Some years ago Tony Blair was overheard referring to the Scottish Press as "unreconstructed wankers". On Friday they had a chance to get their own back as Blair faced the Tartan Press hordes at an Edinburgh Hotel. Well, sort of. Blair's spin doctors have told the hacks that they couldn’t record their interviews and they were only allowed to take notes. What can the spinmeisters have been afraid of?

 

 

The Home Affairs Select Committee has decided to get down ‘wiv da kids’ and launched an initiative called Citizen Calling, which it says is “an experiment to see whether mobile phones are a good way for people and Parliament to interact.” It asks young hoodies to email, text or video message their views on crime to the Committee via their mobile phones.

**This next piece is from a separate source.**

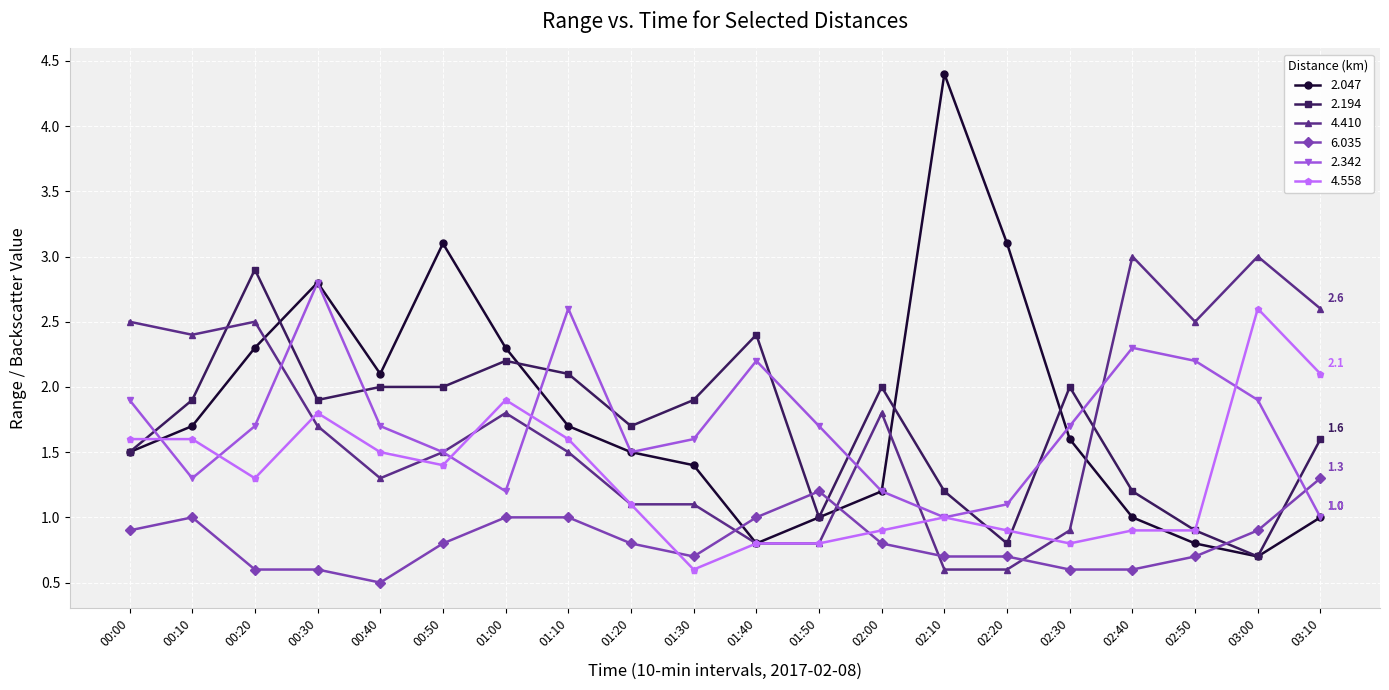

What is the highest value of the 6.035 series?

1.3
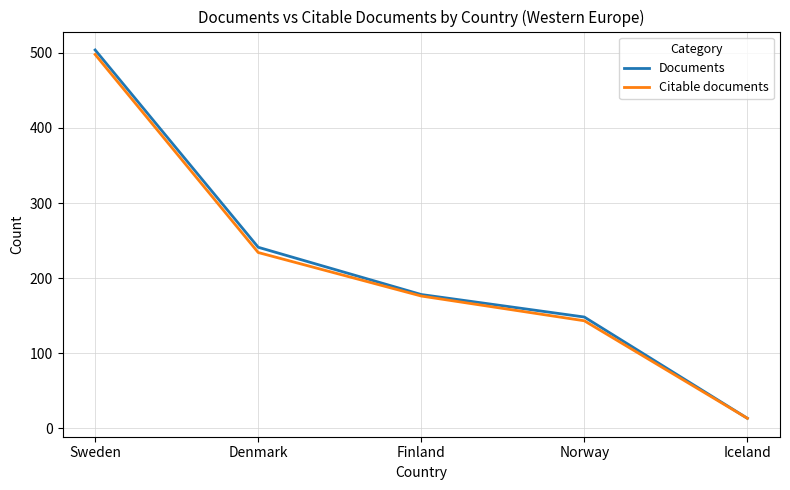

What is the spread (max minus min) of values at Denmark?

7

They don’t specify whether the mobile phones should be stolen ones, though. It would, after all, add a certain authenticity to the proceedings.

 

 

Westminster Communications used to be the name of a powerful lobbying company but its moniker has now been suborned by a speech training agency who want to train aspirant politicos, business leaders and pressure group executives in the arts of the modern media. Interestingly it is marketing itself almost exclusively by advertising on various media and political blogs. Let’s hope its fortunes are better than the organisation it replaced in its Victoria Street offices – the David Davis Tory leadership campaign.

 

 

Diehard West Ham fan Denis Campbell leads a double life as Sports Editor of the Observer. Last week’s rollicking headline about Hammers captain Nigel Reo-Coker heading for Arsenal or Man U proved to be a little wide of the mark. Let’s hope he does a little better this week. Still, with the transfer window now firmly closed it makes you wonder what all these football hacks have to write about now.

 

 

The Labour Party certainly knows how to alienate the press. Any media wanting to attend their Party conference in Manchester is being charged £360 for the privilege. The LibDems in Brighton are charging £62, while the Conservatives charge nothing. Perhaps their coffers are not quite as empty as Labour’s after all. An enquiry to UKIP about attending their conference in the ultra-glamorous location of Telford solicited the invitation to “just turn up – we’re sure they’ll let you in.” We will be sure to do so.

 

 

The Edinburgh TV Festival debate on whether British TV was becoming too right wing no doubt provoked a hollow laugh from many Conservatives, chief among them right wing commentator Peter Oborne, who was one of the panellists. Oborne said that the agenda on mainstream television represented the "views of the mainstream, metropolitan, liberal people who are quite well off and live in London, specifically Islington and Hampstead". Like himself, perhaps.